On 2/29/12 2:34 PM, Alex Rønne Petersen wrote:
On 29-02-2012 18:32, Andrei Alexandrescu wrote:
On 2/26/12 9:51 PM, Adam D. Ruppe wrote:
https://github.com/downloads/adamdruppe/dtojs/dtojs.zip
[snip]

That's interesting. So the idea is to make an entire subset of D
convertible to Javascript?

What use cases do you have in mind?


Andrei


Avoiding writing JS directly in web apps comes to mind.


I think it's cool you can convert D to JS, but I don't see why anyone would want to do it.

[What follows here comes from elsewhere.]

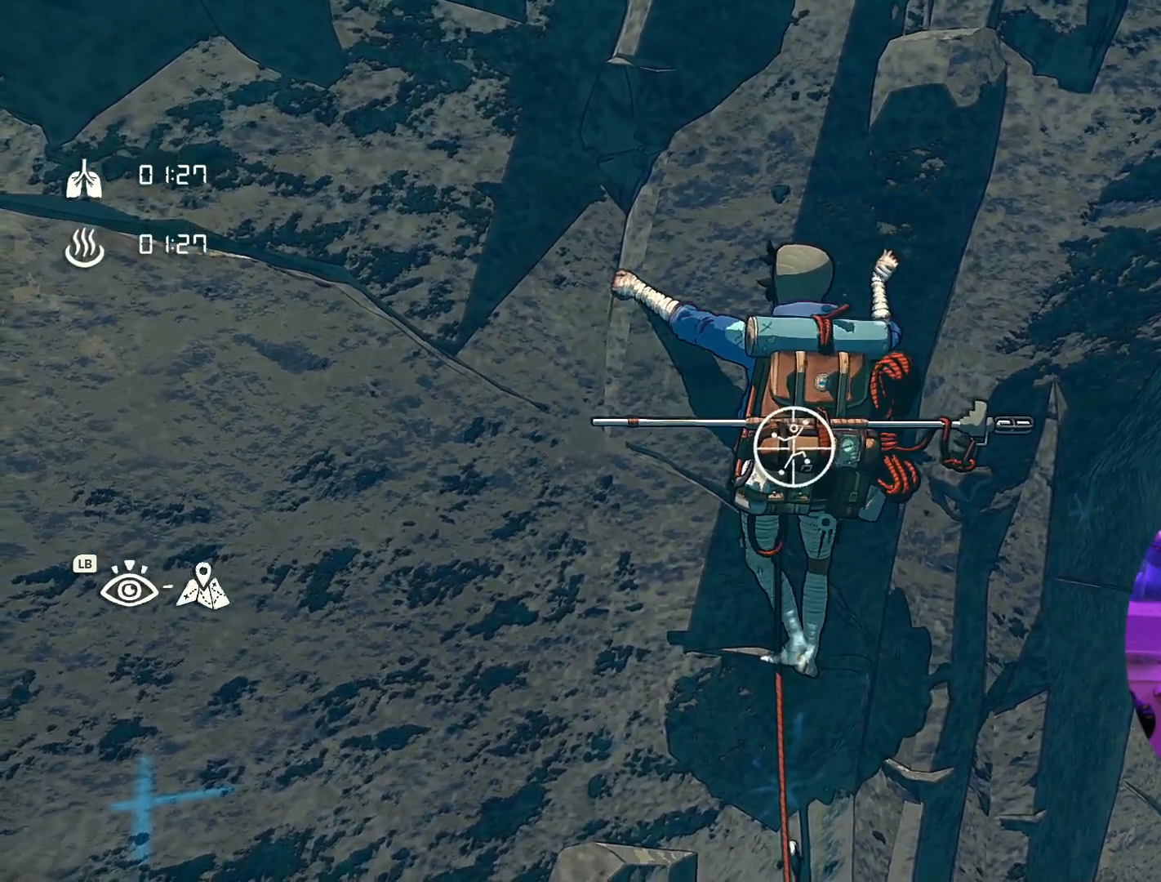
{"dt_ms": 500, "buttons": [], "left_stick": "center", "right_stick": "up-left", "events": [[100, "R1", "up"], [450, "right_stick", "up-left"]]}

1. JS is a superior language: variables are dynamic and are not bound to just one single type during their lifetime. JS objects can store any property. 2. JS funcions are much easier to write (no need to declare types) and also to pass around (no need to write "&"). If you'd like to annotate variables, you could use Closure: https://developers.google.com/closure/compiler/docs/js-for-compiler 3. With JS you don't have to compile and run your code (well, I guess you could make something smart in D for that). 4. If you write JS you can debug it in the browser. No need to track back to the original source code. 5. If you don't like JS syntax or verbosity, you can use CoffeeScript, which is just a syntax rewriter, not a language/paradigm shift: http://coffeescript.org/ 6. Javascript objects have some built-in properties that are different from D. So implementing those in D would make their performance worse (but you can always hard-code those functions into the compiler and translate them directly to their JS equivalent).

The good thing about writing in D is that you could probably get some IDE for autocompletion and such. You might also like to type things instead of using dynamic types.